[MATERIAL FOR THE TASK]
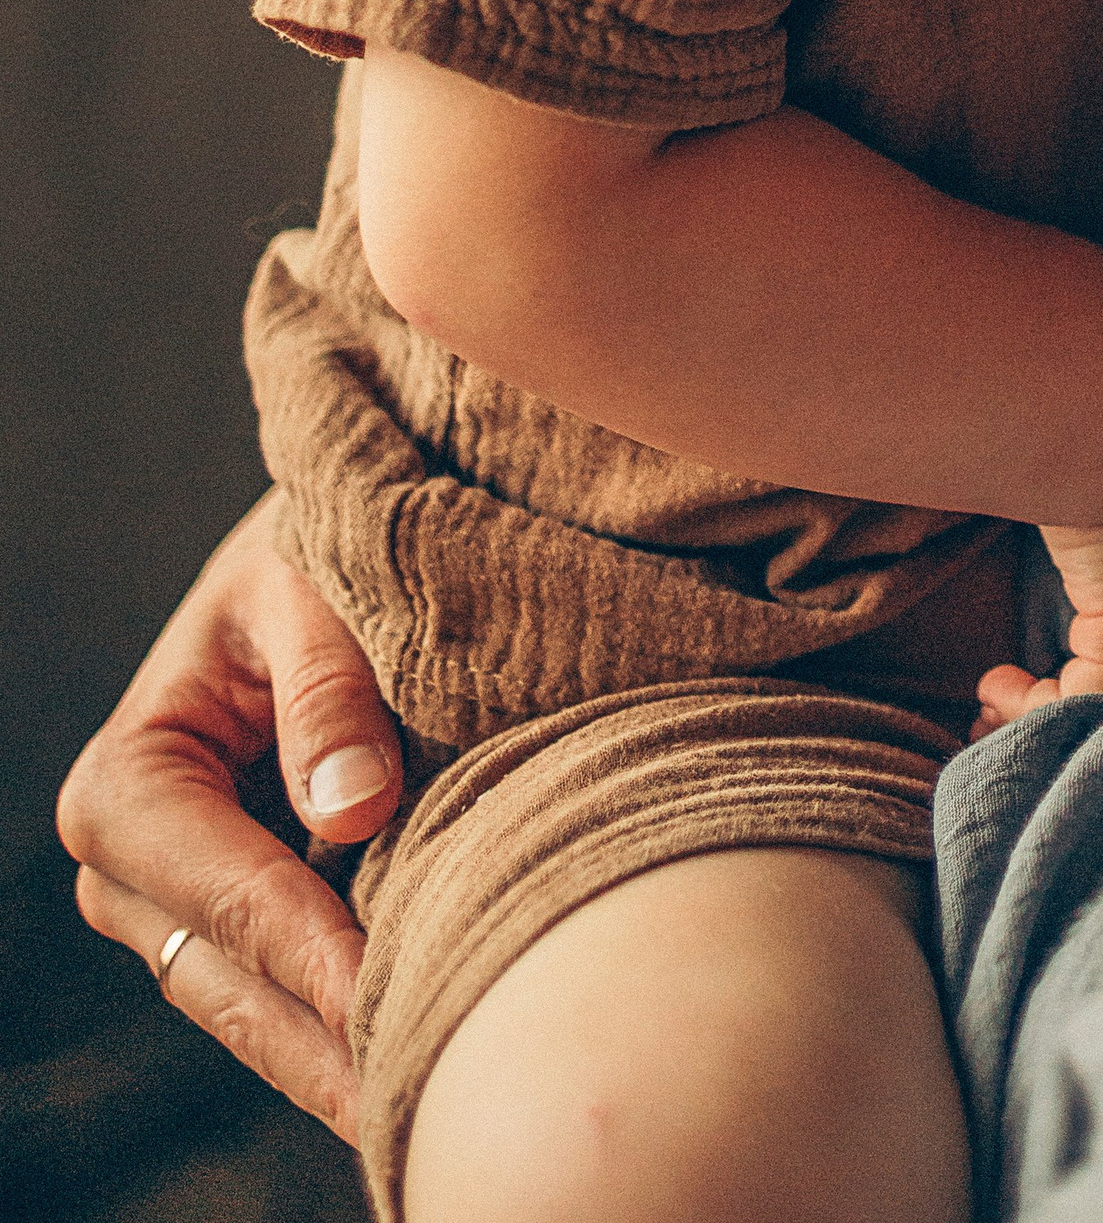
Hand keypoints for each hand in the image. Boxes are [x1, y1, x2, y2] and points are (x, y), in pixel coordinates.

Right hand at [55, 496, 403, 1144]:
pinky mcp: (241, 917)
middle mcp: (133, 865)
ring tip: (425, 1098)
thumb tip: (354, 809)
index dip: (305, 946)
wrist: (319, 552)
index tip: (379, 995)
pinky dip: (343, 1025)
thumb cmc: (313, 551)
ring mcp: (181, 905)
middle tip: (410, 1098)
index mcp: (129, 779)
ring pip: (256, 1007)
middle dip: (318, 1045)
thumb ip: (331, 686)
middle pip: (229, 978)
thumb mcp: (313, 584)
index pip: (227, 886)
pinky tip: (424, 1051)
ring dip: (332, 1058)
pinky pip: (287, 987)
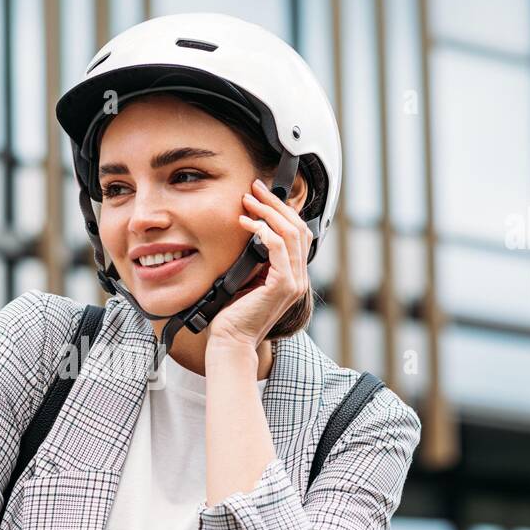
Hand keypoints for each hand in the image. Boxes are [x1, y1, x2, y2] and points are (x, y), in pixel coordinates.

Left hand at [207, 177, 312, 350]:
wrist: (231, 341)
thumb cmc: (233, 314)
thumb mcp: (247, 279)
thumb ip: (256, 259)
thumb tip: (250, 232)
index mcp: (293, 276)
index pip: (297, 234)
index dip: (281, 211)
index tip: (261, 196)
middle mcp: (299, 278)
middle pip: (298, 228)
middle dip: (276, 204)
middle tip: (255, 188)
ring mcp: (294, 282)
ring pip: (290, 233)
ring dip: (268, 212)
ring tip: (248, 200)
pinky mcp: (282, 285)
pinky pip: (278, 247)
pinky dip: (262, 230)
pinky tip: (246, 223)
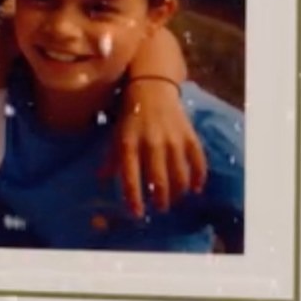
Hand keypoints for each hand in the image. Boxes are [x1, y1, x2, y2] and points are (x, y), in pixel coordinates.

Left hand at [105, 78, 207, 216]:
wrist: (152, 87)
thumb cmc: (130, 114)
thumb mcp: (116, 134)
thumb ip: (112, 158)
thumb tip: (101, 180)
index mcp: (129, 143)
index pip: (130, 176)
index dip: (134, 198)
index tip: (137, 213)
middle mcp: (151, 143)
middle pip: (158, 179)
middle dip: (160, 199)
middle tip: (160, 208)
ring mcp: (172, 139)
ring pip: (179, 174)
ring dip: (178, 192)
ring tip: (175, 200)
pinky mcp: (189, 135)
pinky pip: (198, 161)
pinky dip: (199, 177)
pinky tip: (195, 188)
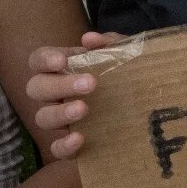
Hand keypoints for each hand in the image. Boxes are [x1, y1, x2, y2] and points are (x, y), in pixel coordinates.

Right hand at [26, 31, 122, 158]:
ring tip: (84, 108)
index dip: (45, 59)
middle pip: (37, 88)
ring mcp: (60, 120)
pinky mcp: (70, 144)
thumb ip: (110, 44)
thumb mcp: (124, 55)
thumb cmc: (126, 74)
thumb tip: (90, 39)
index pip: (38, 60)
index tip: (62, 61)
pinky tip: (79, 138)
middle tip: (90, 84)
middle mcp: (54, 94)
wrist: (149, 107)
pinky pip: (56, 148)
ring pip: (42, 117)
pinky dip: (63, 145)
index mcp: (62, 69)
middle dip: (60, 85)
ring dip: (61, 113)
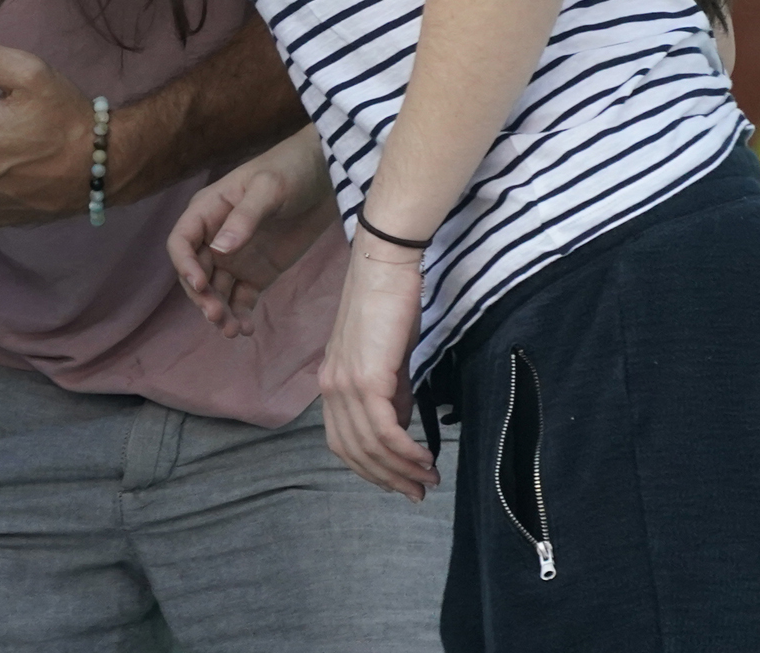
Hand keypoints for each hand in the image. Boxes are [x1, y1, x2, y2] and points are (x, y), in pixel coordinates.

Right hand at [168, 128, 335, 335]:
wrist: (326, 177)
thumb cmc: (290, 171)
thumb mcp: (268, 189)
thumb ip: (244, 218)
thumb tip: (220, 250)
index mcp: (208, 211)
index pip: (182, 242)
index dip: (184, 265)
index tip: (200, 285)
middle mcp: (215, 237)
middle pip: (196, 273)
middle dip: (201, 297)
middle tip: (218, 316)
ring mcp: (236, 257)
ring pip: (216, 291)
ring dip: (219, 311)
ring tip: (232, 331)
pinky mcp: (258, 273)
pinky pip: (242, 298)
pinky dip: (240, 314)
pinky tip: (247, 329)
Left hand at [317, 241, 437, 499]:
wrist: (385, 267)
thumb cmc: (388, 307)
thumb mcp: (387, 360)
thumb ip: (391, 395)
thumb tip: (400, 430)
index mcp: (330, 384)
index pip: (342, 442)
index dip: (370, 469)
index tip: (401, 483)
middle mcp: (330, 388)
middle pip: (353, 451)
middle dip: (388, 478)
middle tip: (419, 492)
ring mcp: (345, 383)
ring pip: (369, 445)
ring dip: (402, 469)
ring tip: (429, 479)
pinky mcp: (366, 377)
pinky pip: (384, 429)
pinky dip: (405, 451)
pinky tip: (425, 458)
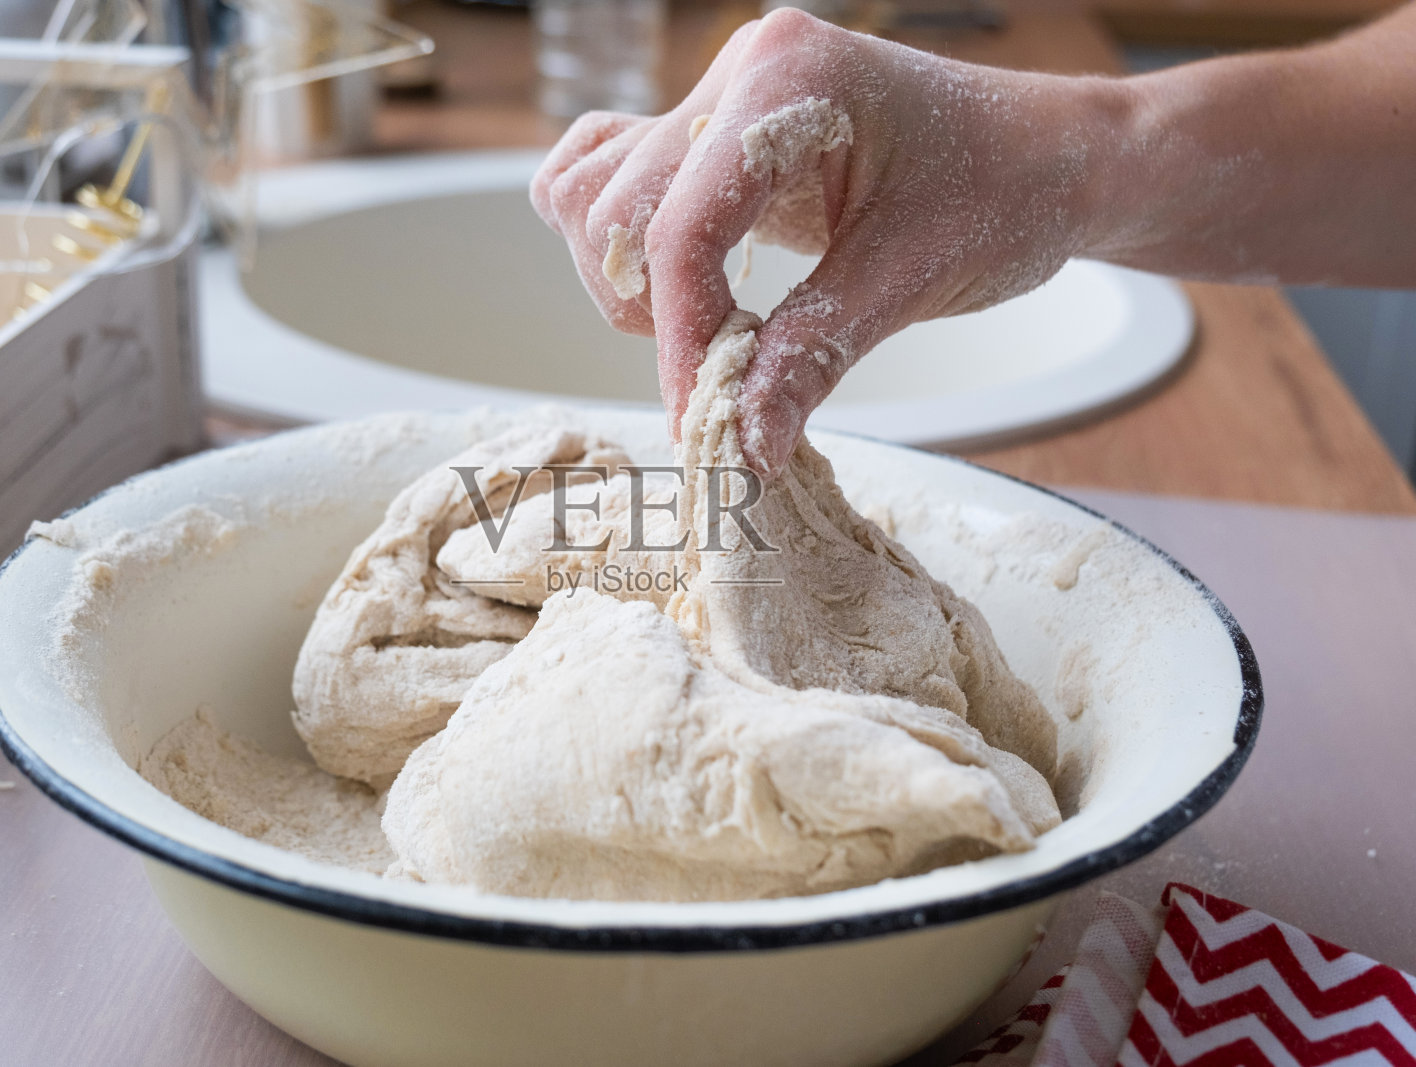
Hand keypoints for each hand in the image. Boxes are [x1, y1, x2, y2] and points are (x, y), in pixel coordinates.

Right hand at [531, 8, 1127, 473]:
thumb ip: (814, 355)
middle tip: (724, 373)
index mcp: (791, 82)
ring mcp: (720, 95)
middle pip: (618, 210)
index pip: (684, 225)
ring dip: (630, 277)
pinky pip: (608, 169)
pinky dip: (626, 240)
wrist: (1054, 157)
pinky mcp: (715, 130)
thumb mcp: (913, 279)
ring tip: (710, 326)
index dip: (680, 336)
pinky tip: (686, 284)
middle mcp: (740, 72)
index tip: (702, 416)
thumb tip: (742, 445)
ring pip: (594, 191)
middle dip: (655, 311)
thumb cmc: (1006, 193)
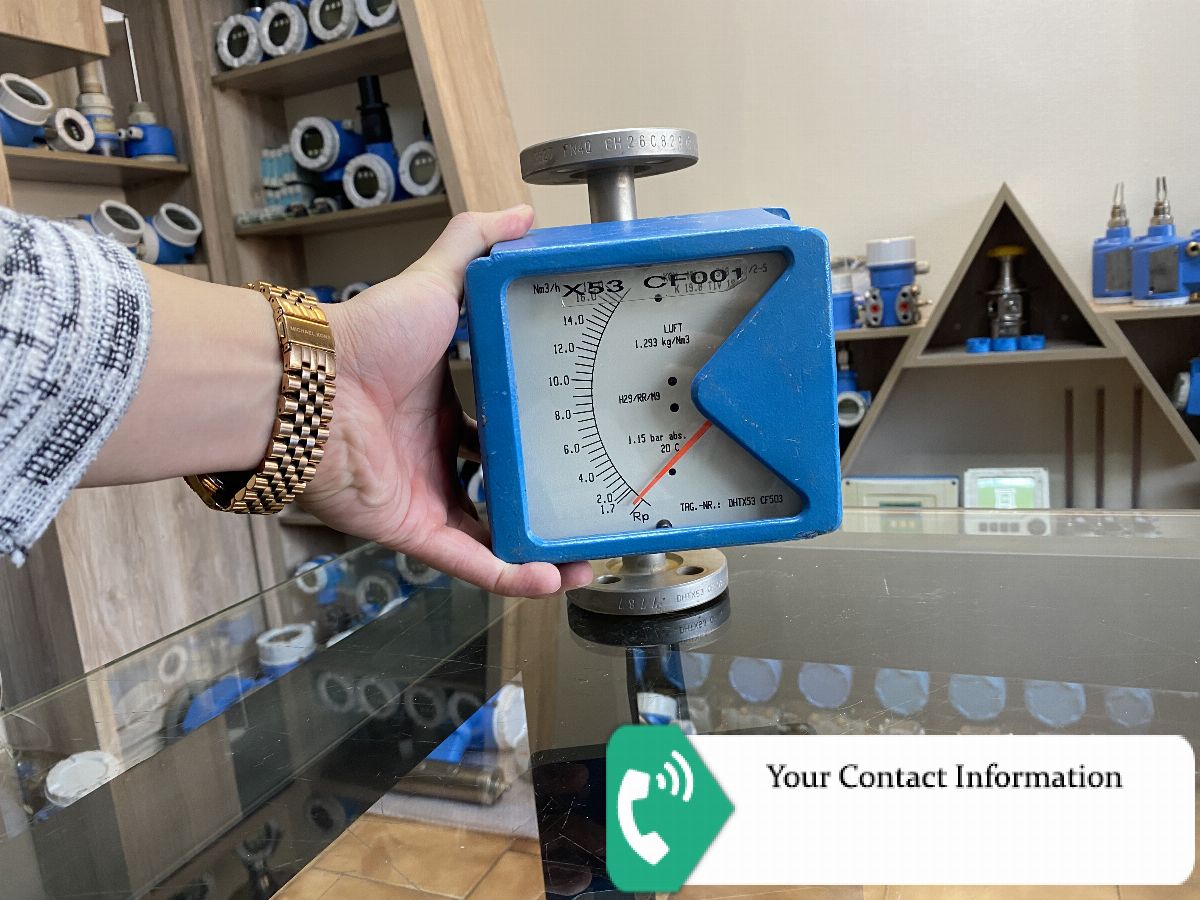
[/MATERIAL FOR THE TASK]
* _YOUR GOAL_
Nothing but the text is wanted: repeat the data above exactly, without its images.

* _ANSWER TO THIS EXERCISE_
Hand keypoints for each hand in the image. Boxes are [x1, y1, x2, y2] and points are (x, y), in pixel coordinates.

Right hand at [55, 496, 403, 1144]:
pinky mcp: (241, 917)
middle mcp: (133, 865)
ring tip: (425, 1098)
thumb tip: (354, 809)
index dip: (305, 946)
wrist: (319, 552)
index tip: (379, 995)
pinky dip: (343, 1025)
thumb cmc: (313, 551)
ring mcp: (181, 905)
middle tip: (410, 1098)
index mcp: (129, 779)
ring pip: (256, 1007)
middle dip: (318, 1045)
thumb ip: (331, 686)
middle pip: (229, 978)
thumb mcp: (313, 584)
index pip: (227, 886)
pinky tip: (424, 1051)
ring dip: (332, 1058)
pinky pip: (287, 987)
Hand keypoints for each hand in the image. Boxes are [x1, y1, x2, y2] and points are (x, y), in pixel coordinates.

Left hand at [207, 177, 312, 350]:
wrist: (231, 341)
thumb cmc: (233, 314)
thumb mcp: (247, 279)
thumb ip: (256, 259)
thumb tip: (250, 232)
index mcp: (293, 276)
index pip: (297, 234)
index dip: (281, 211)
index tip: (261, 196)
middle mcp: (299, 278)
middle pip: (298, 228)
middle dip: (276, 204)
middle tip: (255, 188)
ring mcp: (294, 282)
ring pip: (290, 233)
ring dip: (268, 212)
ring tip: (248, 200)
pinky mcp: (282, 285)
pinky pip: (278, 247)
pinky dip: (262, 230)
pinky tip: (246, 223)
Hand keypoints for each hand in the image. Boxes are [x1, y1, x2, y2] and points are (x, y), in pixel coordinates.

Left hand at [105, 78, 207, 216]:
wrist: (152, 87)
thumb cmc: (130, 114)
thumb mcp: (116, 134)
thumb ip: (112, 158)
thumb tip: (101, 180)
index mcp: (129, 143)
index pip: (130, 176)
index dip: (134, 198)
index tip: (137, 213)
middle mcp: (151, 143)
middle pip: (158, 179)
middle dip: (160, 199)
middle tip: (160, 208)
ring mcp: (172, 139)
ring pip: (179, 174)
ring dip: (178, 192)
ring tip: (175, 200)
pinky mcp: (189, 135)
pinky pip: (198, 161)
pinky dip: (199, 177)
pinky tip: (195, 188)
Hand keypoints for each hand in the image. Boxes are [x1, y1, x2, y2] and points are (x, y), in pixel coordinates.

Right hand at [26, 31, 122, 158]:
ring tip: (84, 108)
index dip: (45, 59)
middle pip: (37, 88)
ring mcp: (60, 120)
pinky mcp: (70, 144)
thumb ip: (110, 44)
thumb mcp: (124, 55)
thumb cmc: (126, 74)
thumb tip: (90, 39)
index pip: (38, 60)
index tip: (62, 61)
pinky tip: (79, 138)
middle tip: (90, 84)
middle mcp: (54, 94)
wrist: (149, 107)
pinky pip: (56, 148)
ring pip: (42, 117)
pinky dip: (63, 145)
index mcp: (62, 69)
middle dip: (60, 85)
ring dip: (61, 113)
Hand keypoints for each hand in the image. Boxes are [x1, y1, x2, y2] and points are (x, y), in pixel coordinates.

Right hand at [168, 128, 335, 335]:
wrist: (326, 177)
thumb cmc: (290, 171)
thumb mcp: (268, 189)
thumb ip: (244, 218)
thumb tip: (220, 250)
index mcp: (208, 211)
index pip: (182, 242)
index dip: (184, 265)
index tip: (200, 285)
middle mcp: (215, 237)
middle pip: (196, 273)
middle dip: (201, 297)
middle tip: (218, 316)
ring mcp: (236, 257)
ring pip: (216, 291)
ring dip: (219, 311)
ring tip: (232, 331)
pinky mcp: (258, 273)
pinky pip: (242, 298)
pinky dip: (240, 314)
pinky tip: (247, 329)
Left hand at [317, 241, 437, 499]:
wrist: (385, 267)
thumb cmc: (388, 307)
thumb mcp: (387, 360)
thumb ip: (391, 395)
thumb tip: (400, 430)
index mcp: (330, 384)
index pip: (342, 442)
index dip: (370, 469)
index tip: (401, 483)
middle mcp: (330, 388)
middle pip: (353, 451)
middle dip: (388, 478)
middle tip: (419, 492)
ring mcp: (345, 383)
ring pip: (369, 445)
ring dip: (402, 469)
ring tip: (429, 479)
pinky mcp: (366, 377)
pinky pip: (384, 429)
pinky dip: (405, 451)
pinky tip: (425, 458)
Hand keypoints for each hand in the image. Boxes are [x1, y1, x2, y2] and points are (x, y), in pixel coordinates.

Right hand at [531, 8, 1127, 473]:
thumb ip: (814, 355)
middle tip: (724, 373)
index mcp: (791, 82)
ring mcp: (720, 95)
middle pip: (618, 210)
index pip: (684, 225)
ring dip: (630, 277)
pinky pip: (608, 169)
pinky dip: (626, 240)
wrist: (1054, 157)
pinky mcp: (715, 130)
thumb mcp: (913, 279)
ring tip: (710, 326)
index dip: (680, 336)
pinky tip: (686, 284)
middle mcp: (740, 72)
index tip: (702, 416)
thumb tip: (742, 445)
ring pip: (594, 191)
middle dip: (655, 311)
thumb cmc: (1006, 193)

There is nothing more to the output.